Я стал седым от скорби и стыда,
От горестных и гибельных событий...
О, если бы мне вынуть из груди
Несчастное тоскующее сердце,
Чтоб лучший врач мог из него извлечь
Всю боль тоски и позднего стыда!
Но нет, увы, чем больше вспоминаю,
Тем больше скорбь снедает грудь мою.
Мои друзья, с кем жил я, с кем я рос,
В дни страшных бед не изменили долгу.
А я живу позорно, малодушно
На уровне травы у чьих-то ног...
Моя тоска, и скорбь моя, и стыд
В железные тиски меня зажали.
Но не могу жену я и детей
Отбросить прочь, как стоптанные туфли...
Я знаю — я не стою ни гроша,
Но я ль один? Среди таких событий,
Среди таких ужасных перемен
Иной бывает весел и доволен,
Иной жестокой совестью томим[1].

Сразу после установления династии Цин были запрещены все политические объединения, шли судебные преследования инакомыслящих писателей и ученых, казни, репрессии, аресты лиц, хранивших запрещенные книги[2], — первые предвестники «литературной инквизиции», достигшей своего апогея в XVIII в. В 1769 г. появился указ двора о поисках книг, подлежащих уничтожению[3]; с 1774 по 1782 г. были публично сожжены 13 862 книги, более 2000 книг были полностью или частично запрещены[4].

Пытаясь привлечь к себе сословие ученых-чиновников, маньчжурские императоры выдавали себя за «истинных наследников» и последователей Конфуция, Для укрепления своей власти они использовали теоретические положения конфуцианского канона, многие века служившего идеологическим оплотом китайского феодального режима. Умело используя систему подготовки преданных трону слуг с помощью государственных экзаменов, без которых нельзя было получить должность, новые правители Китая поощряли замену экзаменационных сочинений на темы, связанные с вопросами административного управления и экономическими проблемами, схоластическими эссе, в основе которых лежали цитаты из конфуцианского канона, трактуемые в духе неоконфуцианской догмы, ставшей теперь официальной государственной идеологией.

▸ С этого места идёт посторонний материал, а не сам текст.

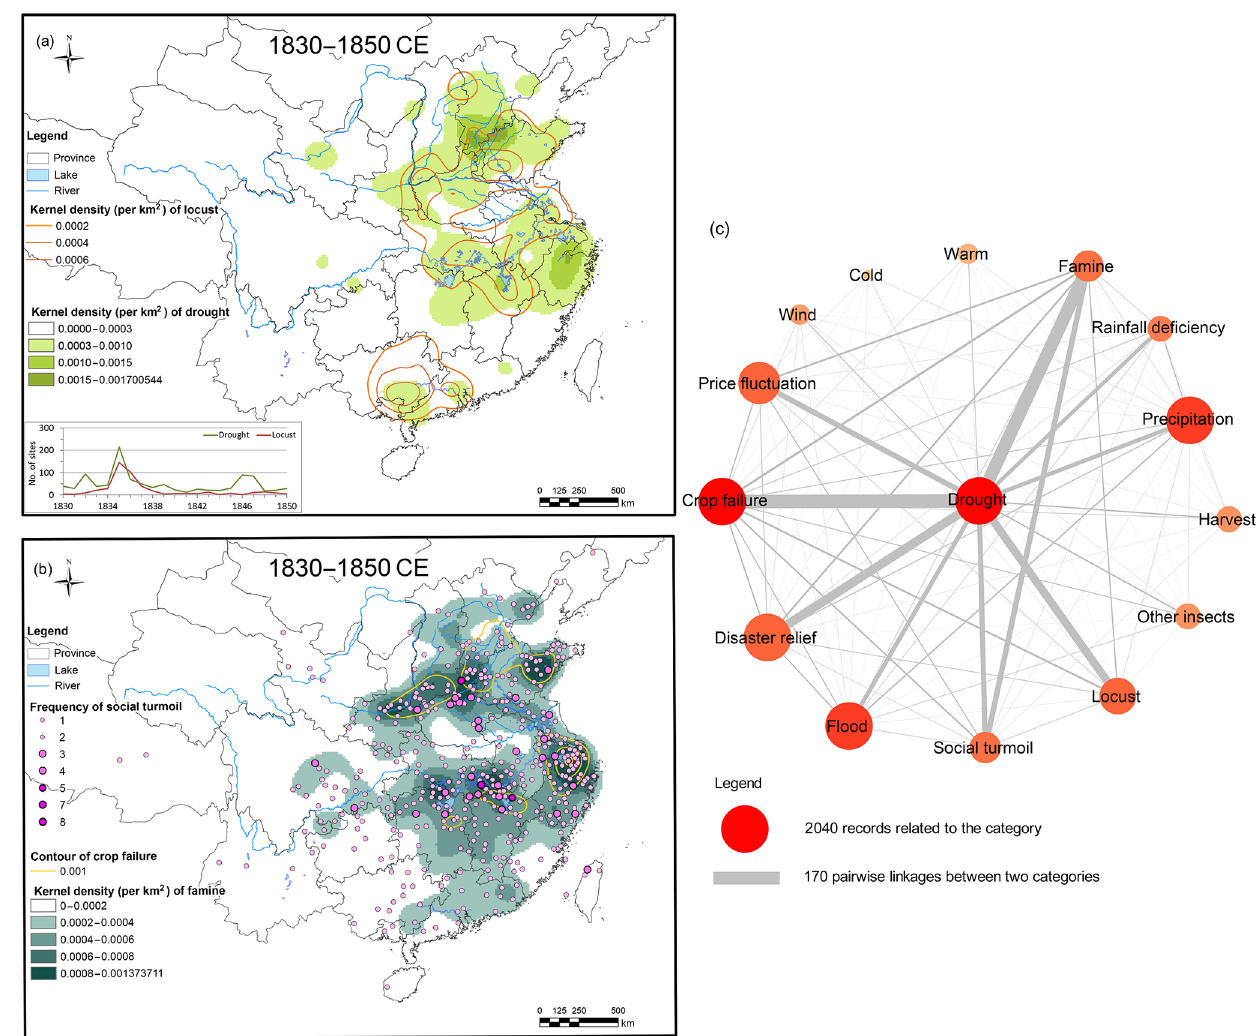
Figure 10. Spatial distribution of the kernel density function of drought and locust outbreaks (a) and social turmoil (b) , and the social network chart (c) in the drought period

Сыновьям и внукам влиятельных сановников и лицам, которые жертвовали крупные суммы на нужды двора, ученые степени давались без экзаменов. Указы двора разрешали продажу должностей и ученых степеней. В 1745 г. из числа вновь назначенных уездных начальников 27,8% купили ученую степень, число чиновников, получивших степень в результате экзаменов, незначительно превышало число купивших ее[5].

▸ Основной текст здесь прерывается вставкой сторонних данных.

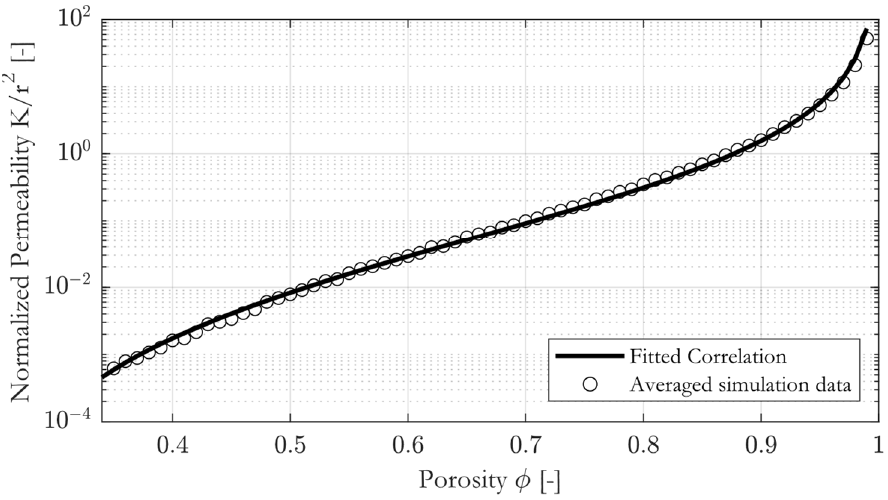
Figure 10. Constitutive permeability–porosity correlation with geometrical mean of simulation data. The fitted correlation almost perfectly crosses the averaged data points, and R 2 = 0.998 is obtained.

Другим способом подкупа китайской интеллигенции и отвлечения ее от занятий актуальными проблемами современности было поощрение цинским правительством компиляторства, подражаний древности, абстрактных исследований. В этих же целях первые цинские императоры провели ряд мер по упорядочению и собиранию литературного наследия. Сотни китайских ученых на весьма выгодных условиях привлекались для составления объемистых словарей и энциклопедий. Особенный размах эти работы приобрели в XVIII в., во время составления знаменитого собрания книг императорской библиотеки и каталогов к ней (в этой работе участвовало более 4 тыс. человек). Именно в эти годы и были уничтожены тысячи произведений прошлого, так как сбор книг для императорской библиотеки сопровождался пересмотром того, что было написано на протяжении веков.